My sense of time and accuracy sucks. How to practice?


Gold Member
To the OP: I think you're on the right track to fix your issues. I'd say the biggest thing is to (almost) always play with a click or music and to record yourself. Your time listening back and analyzing your playing is pretty much more important than your time playing. Feel free to noodle with a click as well in different time feels & tempos, as you experiment with patterns/grooves/fills feel free to rep little bits over and over until you get them to sit comfortable consistently.

And food for thought: if you're turning the met to silent during the fills then you're not learning to relate the rhythms in the fills to the pulse--I'd say that's the most important thing you can do to help your timing through fills. (And singing the quarter note out loud through the whole thing is also a great thing to practice to prove that you're comfortable with the aforementioned task.)

The whole thing ultimately involves recalibrating your 1st person sense of timing such that it's true to the 3rd person desired result. (What feels right in the moment as you play doesn't always end up sounding the way you wanted it to or felt it in the moment.) Reps with a met to retrain your perception and studying the recorded result will be the ticket.


Platinum Member
Putting the click on the upbeat has really helped me lately.

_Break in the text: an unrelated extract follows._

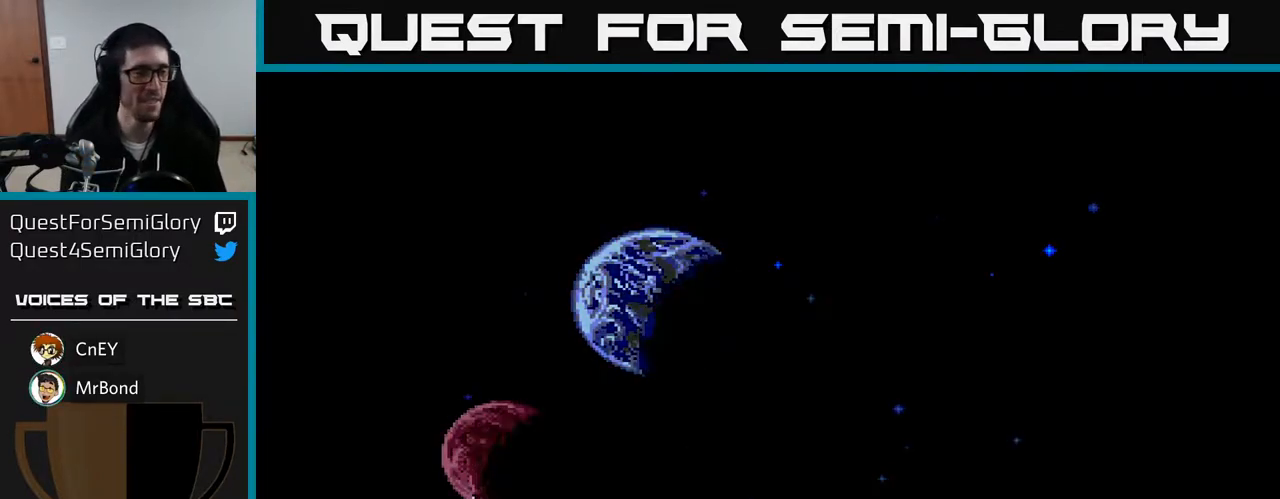
{"buttons": [], "right_stick": "center", "events": []}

It's tough in the beginning but I seem to always nail the 1, but the rest of the measure was off. Now I have to focus on the other notes being tight.

I haven't moved to the e's or a's yet as I think I have a LOONG road of upbeats (or the ands) ahead of me.

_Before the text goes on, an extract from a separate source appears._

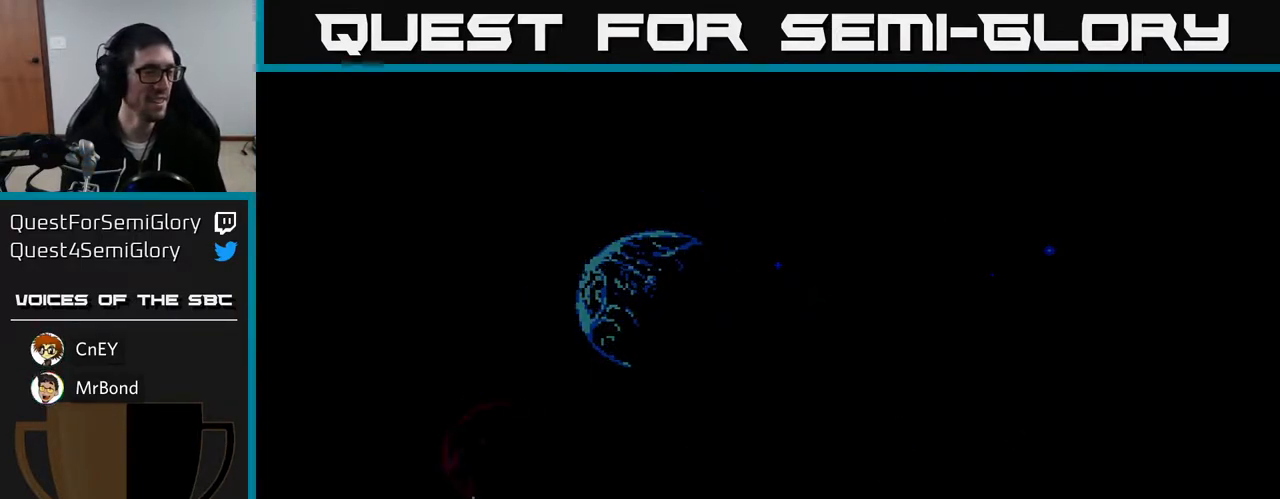
{"buttons": [], "right_stick": "center", "events": []}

Keeping time with the hats on the down and upbeats helps too.


Junior Member
The Beatnik is really helpful, I've managed to get up to 70% on the expert level on accented single strokes at 30 bpm and the whole process has made me acutely more aware of time so that it's easier for me to hear how I'm doing with the microtiming on the kit too.

Daniel Glass and his "throw up" exercise and Jojo Mayer's DVD also helped since I find it a lot easier to be consistent when I relate the wind up to a subdivision.

I really wish I had something like the Beatnik for my foot pedal pad as well. I guess I could duct tape something together, but hardly optimal with the interface facing your shin. Recording and looking at waveforms or recording over programmed drums for now to work on kick timing.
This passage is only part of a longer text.